Aaaaand here’s a new Hag’s Den page. Bet you didn’t see that coming! Mwahahahaha!
Yeah, and I know I haven’t blogged in something like centuries, in internet terms. To be exact, it’s been since the early days of January. Truly sorry about that, and I solemnly swear I’ll work on it! The thing is, I was working on a major creative project, in addition to a full-time job and a part-time business, and there simply weren’t enough hours in the day. I think it was worth it, though – and now I’m back.
Actually, I don’t even know it’s true that “I” am back. Those of you who’ve come to know me over the past years, have come to know a rather reduced version of what makes up the hag. It was a chronicially sleep-deprived, unhealthy, low-energy, exhausted version who didn’t even have physical space for pagan practice and who saved every last cent of money for a dream and therefore didn’t even go out to see friends more than a few times a year.
Fast-forward to 2016, when the downsizing of my life (started in September with moving back West, quitting my job and getting a much nicer work-from-home one, albeit with lower income) is starting to pay off, and you’ll see a very changed hag. So changed, in fact, that you might not quite know me any longer. However, I do, it’s almost like I recognise myself in the mirror for the first time in years, and I am SO HAPPY with what I see!
I’m just telling you this so you’ll be prepared for changes.I’m only just beginning to wake up from my enchanted sleep, and I fully expect more revolutionary things to happen. For now, I’ve started exercising again, slowly, painfully starting to regain the strength and endurance I used to have. I’m also starting to go out and meet people, because frankly, while I’ve needed time on my own to heal, I’m very alone here. I like alone – love it, in fact – but right now it’s too much of a good thing, and I’m getting up, getting going, and getting a life again. Finally.

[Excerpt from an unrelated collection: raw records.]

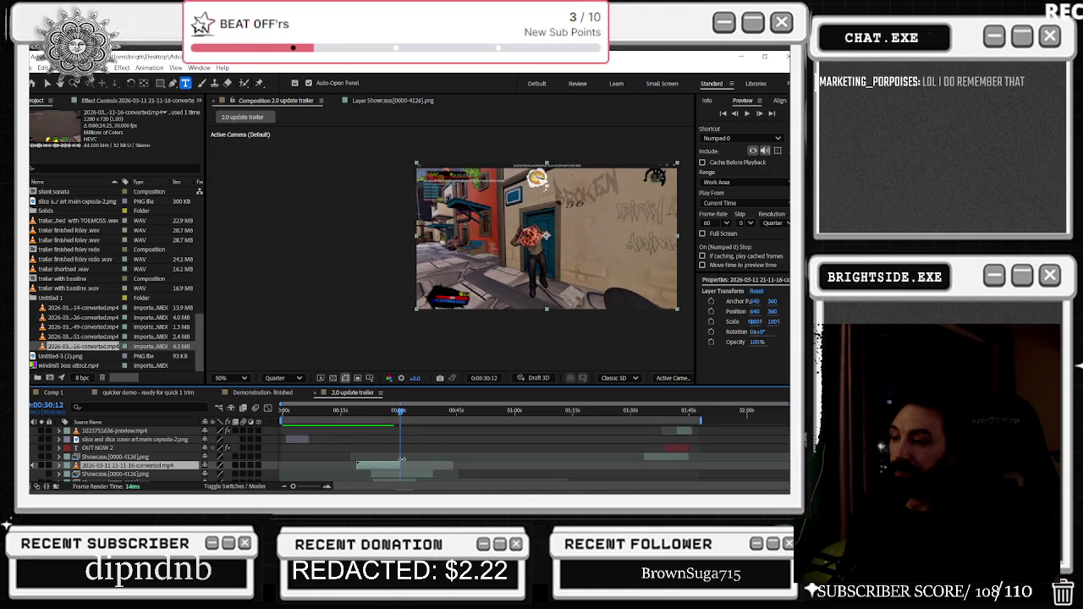
left_click_drag(404, 412, 348, 412)
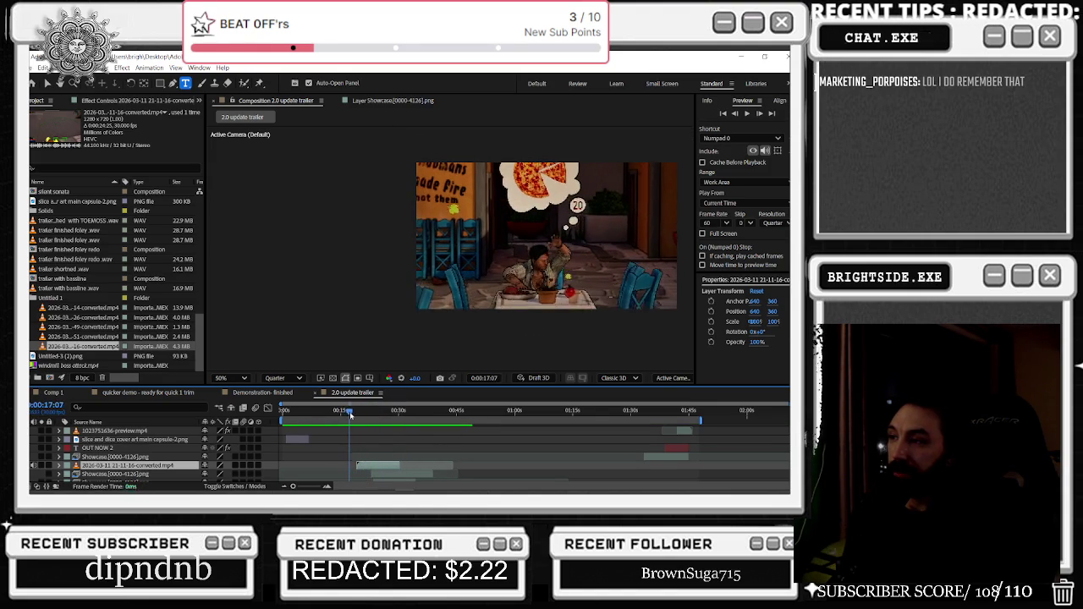
left_click_drag(348, 413, 373, 430)
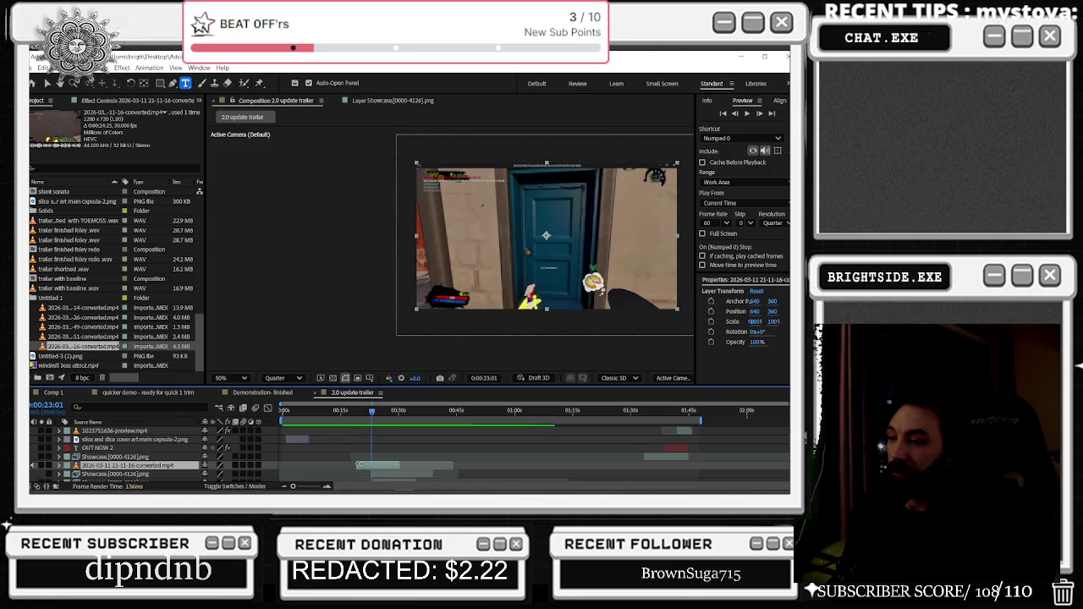
left_click_drag(350, 410, 371, 432)
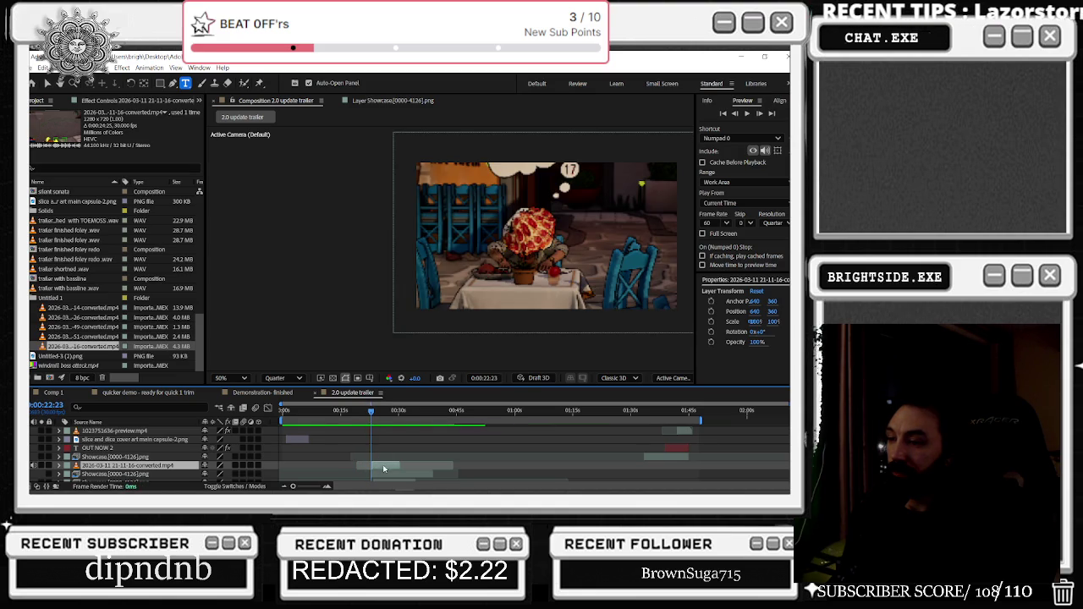
left_click(370, 414)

With this “revival”, the old hag is back. The hag who wore black lace and danced herself silly every day just in order to keep a resemblance of sanity and to stay grounded. And the hag who was always good for a surprise. I’m radically calling into question everything I thought to be true, and when I say everything, I mean absolutely bloody everything. Including living in Ireland and including the bird sanctuary. Yes, really!
I don’t mean that I’m moving away tomorrow (or at all), or that I don’t want to have a bird sanctuary any longer. Fact is, the Cauldron Community isn’t going to happen here, they’re looking in Northern Ireland now. As for the bird sanctuary: What I’m questioning is, do I want to do this on my own? If I did it now, I’d be completely tied down every single day of every single week, month, and year, and what if anything should happen to me? I wonder if it’s the responsible thing to do unless and until I find people to share the responsibility with.
For now, I need to LIVE. I’ve put it off for far too long. Up to my mid thirties, I was right in the middle of life, surrounded by people I loved, by music, writing, pagan practice, ecstasy. Then came the financial collapse and the much-needed recovery, and it had to take precedence, it simply was too urgent to be put off. Now that that’s done, though, I need to catch up with the rest of my life. I said it before and I’m saying it again: Watch this space!